:: DATASET EXCERPTS ::

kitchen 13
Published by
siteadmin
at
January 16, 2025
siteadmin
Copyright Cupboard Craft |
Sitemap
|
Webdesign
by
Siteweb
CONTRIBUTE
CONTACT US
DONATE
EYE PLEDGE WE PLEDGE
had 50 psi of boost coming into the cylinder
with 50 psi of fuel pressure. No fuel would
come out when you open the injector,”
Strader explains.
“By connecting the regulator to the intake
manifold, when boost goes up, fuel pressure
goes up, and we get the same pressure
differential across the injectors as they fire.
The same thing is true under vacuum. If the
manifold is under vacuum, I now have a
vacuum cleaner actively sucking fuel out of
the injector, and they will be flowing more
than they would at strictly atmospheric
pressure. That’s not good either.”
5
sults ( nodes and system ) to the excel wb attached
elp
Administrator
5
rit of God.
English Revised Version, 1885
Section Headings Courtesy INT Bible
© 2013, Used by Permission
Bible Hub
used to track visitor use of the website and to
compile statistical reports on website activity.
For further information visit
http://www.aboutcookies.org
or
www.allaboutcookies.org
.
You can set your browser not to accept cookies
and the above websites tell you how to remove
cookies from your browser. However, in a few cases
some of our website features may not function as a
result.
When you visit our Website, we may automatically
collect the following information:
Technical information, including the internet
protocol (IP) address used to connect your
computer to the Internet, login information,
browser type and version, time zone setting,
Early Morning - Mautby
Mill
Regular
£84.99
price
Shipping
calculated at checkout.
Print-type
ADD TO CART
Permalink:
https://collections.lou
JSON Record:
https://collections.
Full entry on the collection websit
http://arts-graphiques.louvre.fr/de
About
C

:::

● ACTION ITEM: Only the lines above, from the first through the one holding "with 50 psi of fuel pressure. No fuel would", are to be output, and they must be copied exactly.

● OUTPUT OF THE TASK:
kitchen 13
Published by
siteadmin
at
January 16, 2025
siteadmin
Copyright Cupboard Craft |
Sitemap
|
Webdesign
by
Siteweb
CONTRIBUTE
CONTACT US
DONATE
EYE PLEDGE WE PLEDGE
had 50 psi of boost coming into the cylinder
with 50 psi of fuel pressure. No fuel would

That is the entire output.